Stored data
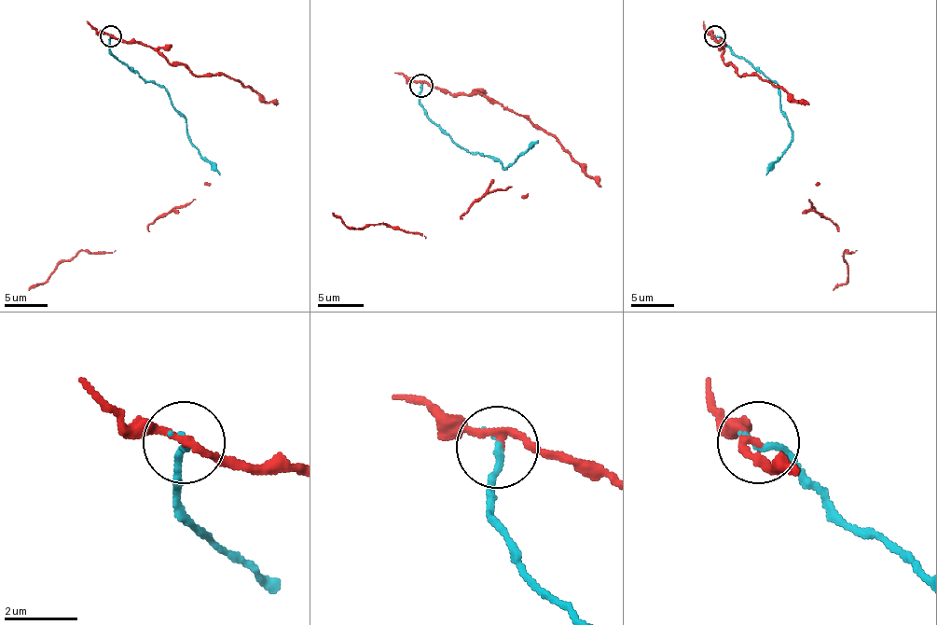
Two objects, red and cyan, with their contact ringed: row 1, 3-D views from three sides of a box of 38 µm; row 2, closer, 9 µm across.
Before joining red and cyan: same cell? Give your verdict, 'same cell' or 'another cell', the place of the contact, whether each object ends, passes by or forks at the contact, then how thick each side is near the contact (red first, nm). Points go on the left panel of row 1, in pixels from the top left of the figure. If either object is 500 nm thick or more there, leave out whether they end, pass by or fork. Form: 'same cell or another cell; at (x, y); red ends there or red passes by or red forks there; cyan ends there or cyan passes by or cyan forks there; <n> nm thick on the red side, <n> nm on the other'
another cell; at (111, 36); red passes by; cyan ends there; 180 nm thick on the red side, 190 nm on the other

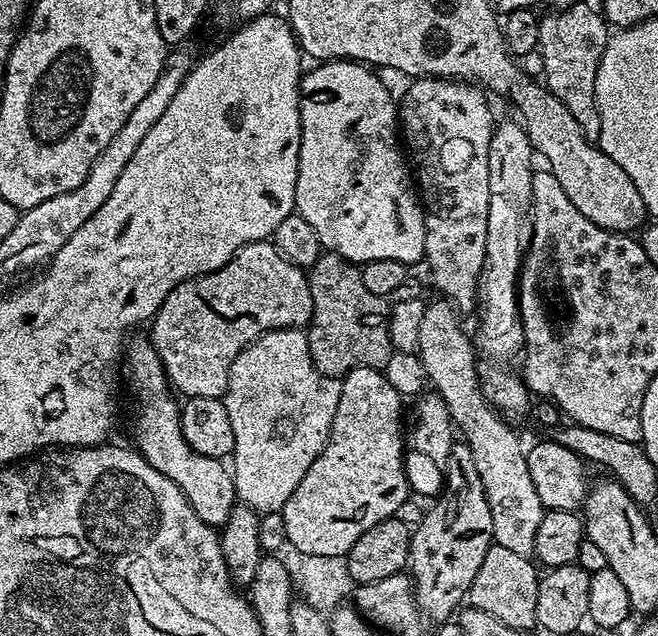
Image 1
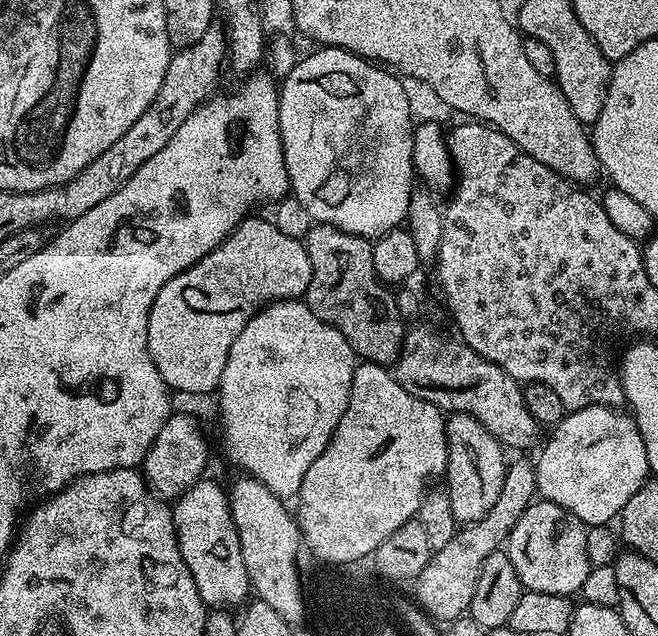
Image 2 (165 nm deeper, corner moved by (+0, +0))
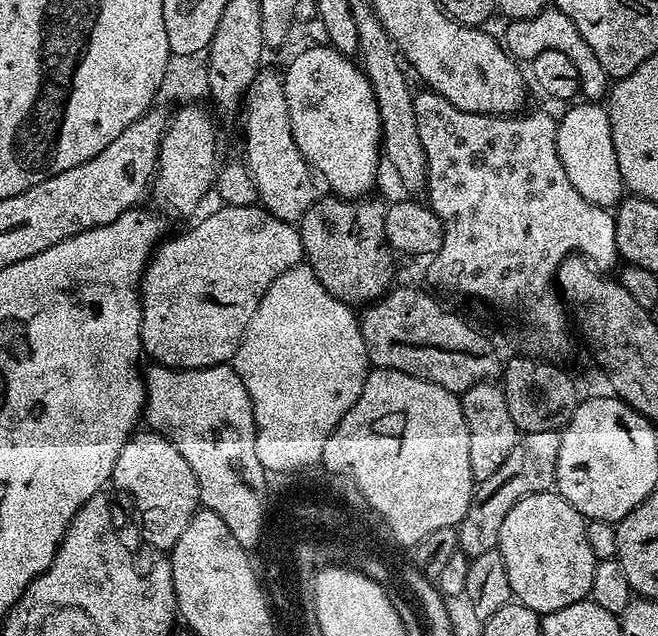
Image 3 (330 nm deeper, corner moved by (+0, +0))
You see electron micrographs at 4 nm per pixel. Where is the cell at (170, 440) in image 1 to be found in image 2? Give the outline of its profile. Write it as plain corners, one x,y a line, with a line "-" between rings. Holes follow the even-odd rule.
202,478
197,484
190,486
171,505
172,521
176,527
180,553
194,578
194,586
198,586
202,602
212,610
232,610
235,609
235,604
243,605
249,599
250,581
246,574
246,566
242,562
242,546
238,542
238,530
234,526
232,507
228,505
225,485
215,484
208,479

(TASK BRIEF)
Each line above that contains the word "deeper" should be copied.

(THE ANSWER)
Image 2 (165 nm deeper, corner moved by (+0, +0))
Image 3 (330 nm deeper, corner moved by (+0, +0))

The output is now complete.